Please give back every entry in full, word for word, but none of the pictures.

Extracted data entries:

_____

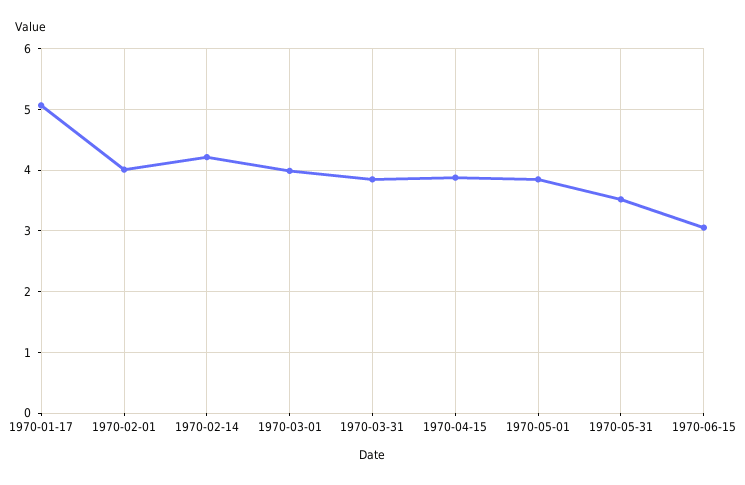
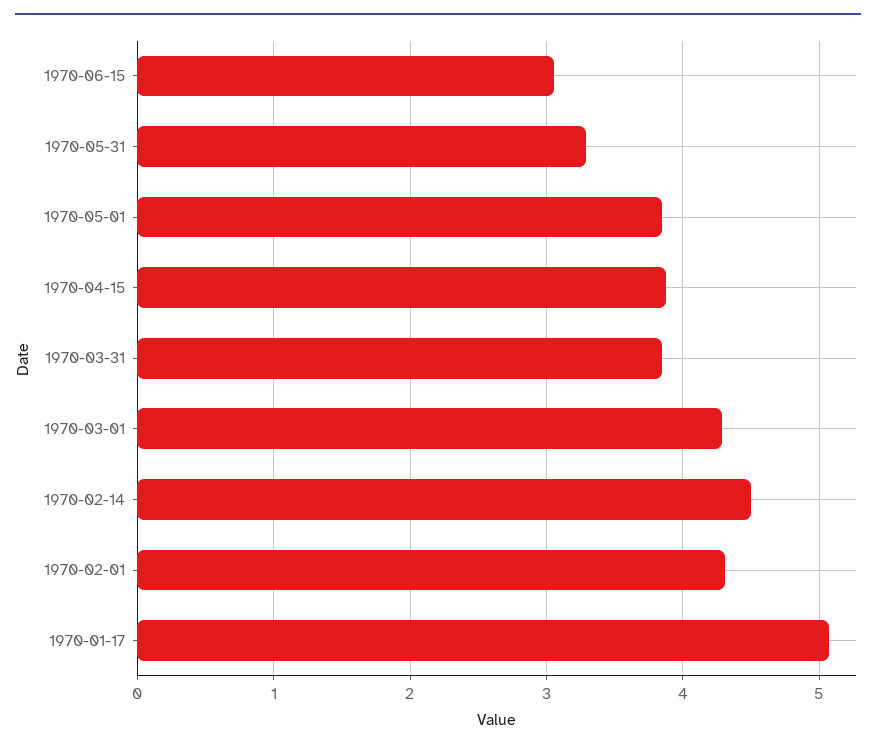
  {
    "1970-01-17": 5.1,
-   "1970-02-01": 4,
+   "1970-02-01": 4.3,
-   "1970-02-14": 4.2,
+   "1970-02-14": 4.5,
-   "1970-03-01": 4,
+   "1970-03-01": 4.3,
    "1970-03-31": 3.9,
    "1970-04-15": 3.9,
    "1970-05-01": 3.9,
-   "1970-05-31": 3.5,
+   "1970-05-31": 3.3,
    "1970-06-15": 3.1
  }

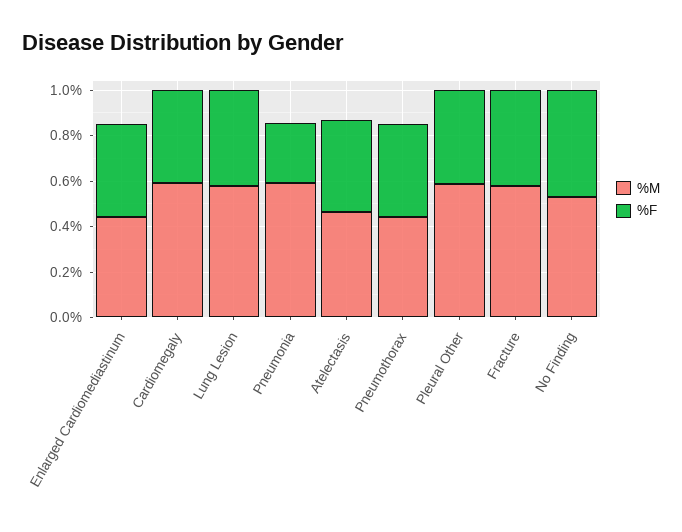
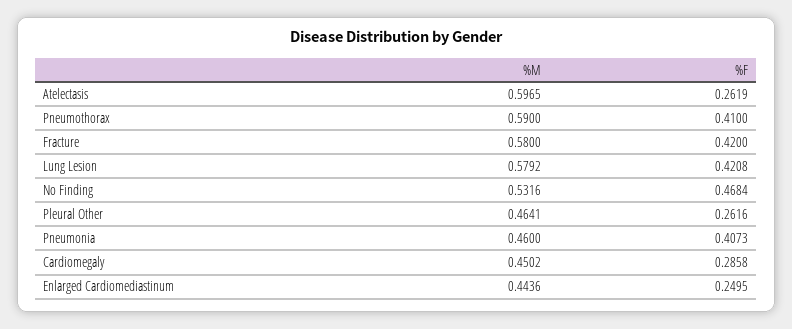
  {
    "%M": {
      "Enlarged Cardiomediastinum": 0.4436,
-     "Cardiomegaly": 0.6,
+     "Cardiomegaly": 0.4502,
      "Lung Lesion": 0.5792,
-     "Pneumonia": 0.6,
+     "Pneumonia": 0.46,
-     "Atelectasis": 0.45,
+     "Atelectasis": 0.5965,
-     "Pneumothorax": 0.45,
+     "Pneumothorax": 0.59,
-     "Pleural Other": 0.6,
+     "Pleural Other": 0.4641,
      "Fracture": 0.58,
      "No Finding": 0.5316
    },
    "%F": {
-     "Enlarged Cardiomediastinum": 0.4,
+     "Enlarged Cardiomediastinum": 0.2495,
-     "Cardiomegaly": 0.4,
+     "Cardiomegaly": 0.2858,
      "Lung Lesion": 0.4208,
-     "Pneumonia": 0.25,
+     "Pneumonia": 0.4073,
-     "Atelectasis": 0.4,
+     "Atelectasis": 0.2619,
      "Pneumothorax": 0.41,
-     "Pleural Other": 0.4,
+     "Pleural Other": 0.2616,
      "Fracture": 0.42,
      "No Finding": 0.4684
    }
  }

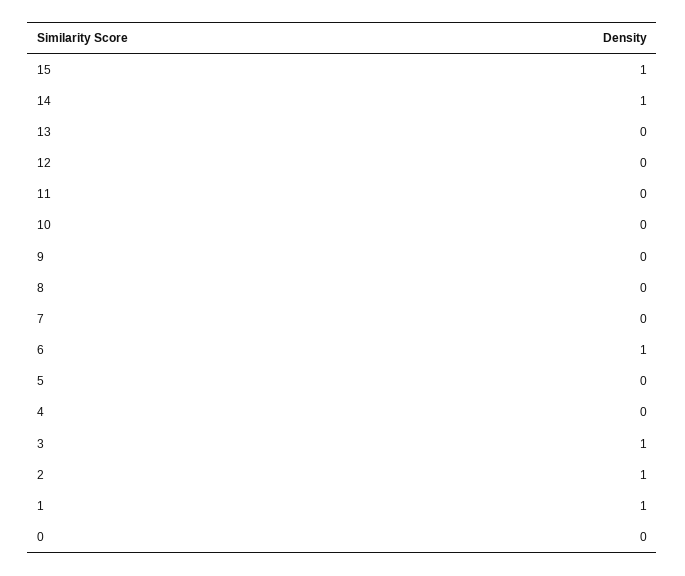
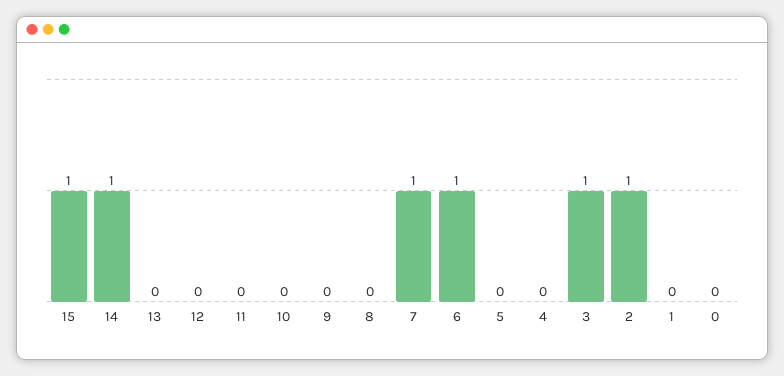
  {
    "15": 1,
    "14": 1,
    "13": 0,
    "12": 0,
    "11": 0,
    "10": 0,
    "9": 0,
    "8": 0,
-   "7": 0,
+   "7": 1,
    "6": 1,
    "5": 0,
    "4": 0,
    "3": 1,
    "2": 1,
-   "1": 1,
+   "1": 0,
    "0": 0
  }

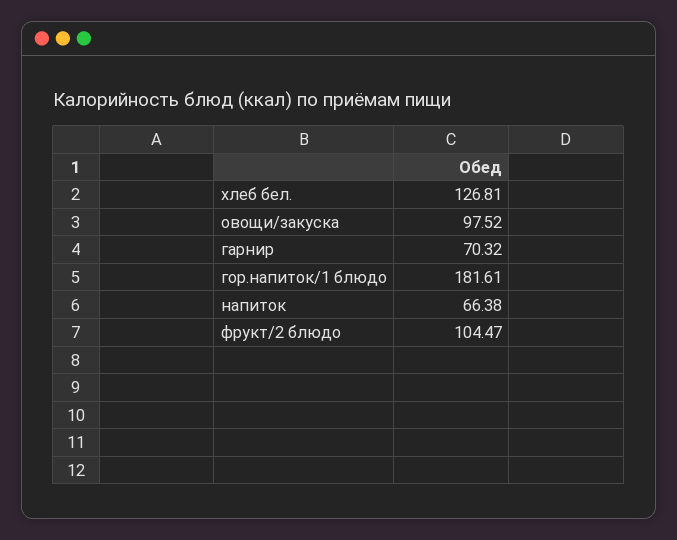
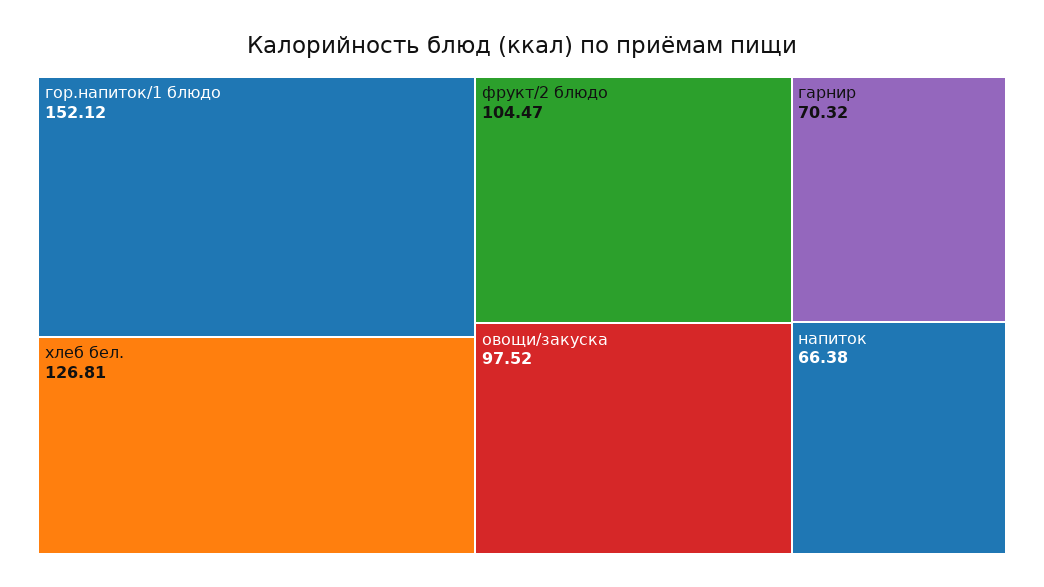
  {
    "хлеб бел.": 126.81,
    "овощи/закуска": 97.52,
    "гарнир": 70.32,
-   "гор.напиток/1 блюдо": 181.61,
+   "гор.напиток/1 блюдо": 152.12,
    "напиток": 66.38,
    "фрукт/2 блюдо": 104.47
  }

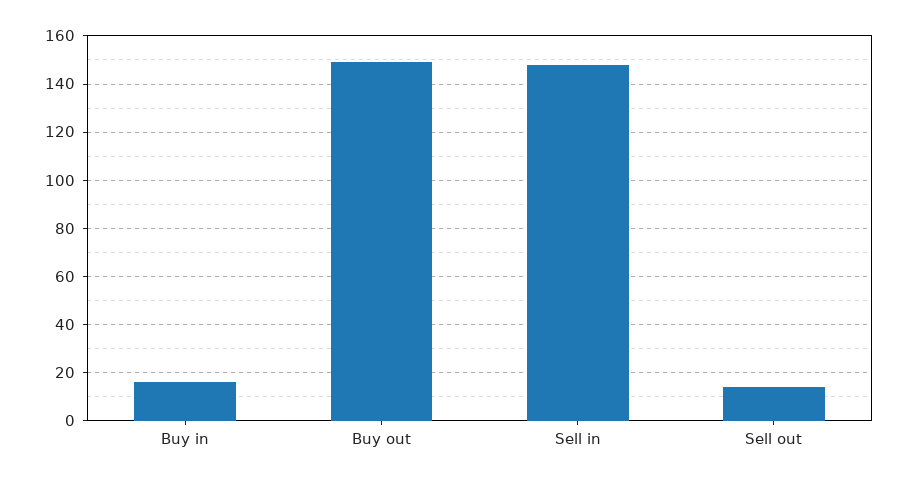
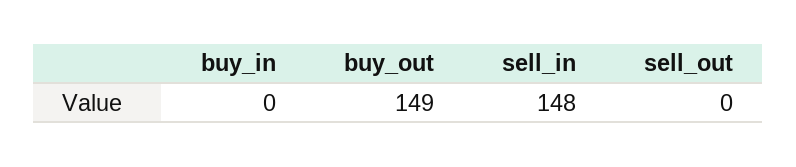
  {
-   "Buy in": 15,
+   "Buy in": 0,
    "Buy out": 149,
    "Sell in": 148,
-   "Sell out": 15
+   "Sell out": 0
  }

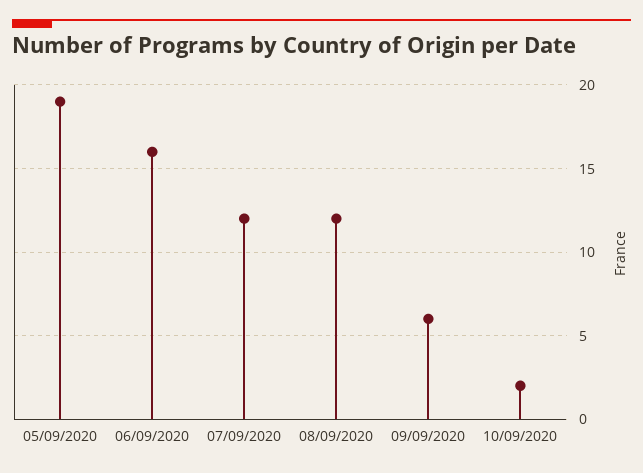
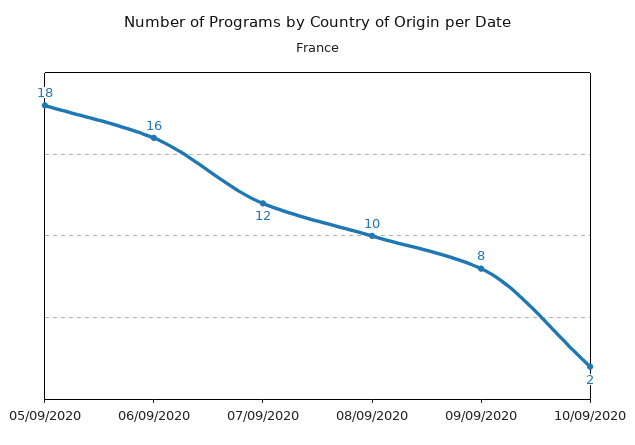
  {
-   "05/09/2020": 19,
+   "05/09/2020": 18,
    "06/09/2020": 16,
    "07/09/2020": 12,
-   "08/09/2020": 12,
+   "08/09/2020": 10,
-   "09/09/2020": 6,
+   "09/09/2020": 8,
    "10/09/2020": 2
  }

_____

- **Answer section**:
  {
    "1970-01-17": 5.1,
-   "1970-02-01": 4,
+   "1970-02-01": 4.3,
-   "1970-02-14": 4.2,
+   "1970-02-14": 4.5,
-   "1970-03-01": 4,
+   "1970-03-01": 4.3,
    "1970-03-31": 3.9,
    "1970-04-15": 3.9,
    "1970-05-01": 3.9,
-   "1970-05-31": 3.5,
+   "1970-05-31": 3.3,
    "1970-06-15": 3.1
  }

  {
    "%M": {
      "Enlarged Cardiomediastinum": 0.4436,
-     "Cardiomegaly": 0.6,
+     "Cardiomegaly": 0.4502,
      "Lung Lesion": 0.5792,
-     "Pneumonia": 0.6,
+     "Pneumonia": 0.46,
-     "Atelectasis": 0.45,
+     "Atelectasis": 0.5965,
-     "Pneumothorax": 0.45,
+     "Pneumothorax": 0.59,
-     "Pleural Other": 0.6,
+     "Pleural Other": 0.4641,
      "Fracture": 0.58,
      "No Finding": 0.5316
    },
    "%F": {
-     "Enlarged Cardiomediastinum": 0.4,
+     "Enlarged Cardiomediastinum": 0.2495,
-     "Cardiomegaly": 0.4,
+     "Cardiomegaly": 0.2858,
      "Lung Lesion": 0.4208,
-     "Pneumonia": 0.25,
+     "Pneumonia": 0.4073,
-     "Atelectasis": 0.4,
+     "Atelectasis": 0.2619,
      "Pneumothorax": 0.41,
-     "Pleural Other": 0.4,
+     "Pleural Other": 0.2616,
      "Fracture": 0.42,
      "No Finding": 0.4684
    }
  }

  {
    "15": 1,
    "14": 1,
    "13": 0,
    "12": 0,
    "11": 0,
    "10": 0,
    "9": 0,
    "8": 0,
-   "7": 0,
+   "7": 1,
    "6": 1,
    "5": 0,
    "4": 0,
    "3": 1,
    "2": 1,
-   "1": 1,
+   "1": 0,
    "0": 0
  }

  {
    "хлеб бел.": 126.81,
    "овощи/закуска": 97.52,
    "гарнир": 70.32,
-   "гор.напиток/1 блюдо": 181.61,
+   "гор.напиток/1 блюдо": 152.12,
    "напиток": 66.38,
    "фрукт/2 блюдо": 104.47
  }

  {
-   "Buy in": 15,
+   "Buy in": 0,
    "Buy out": 149,
    "Sell in": 148,
-   "Sell out": 15
+   "Sell out": 0
  }

  {
-   "05/09/2020": 19,
+   "05/09/2020": 18,
    "06/09/2020": 16,
    "07/09/2020": 12,
-   "08/09/2020": 12,
+   "08/09/2020": 10,
-   "09/09/2020": 6,
+   "09/09/2020": 8,
    "10/09/2020": 2
  }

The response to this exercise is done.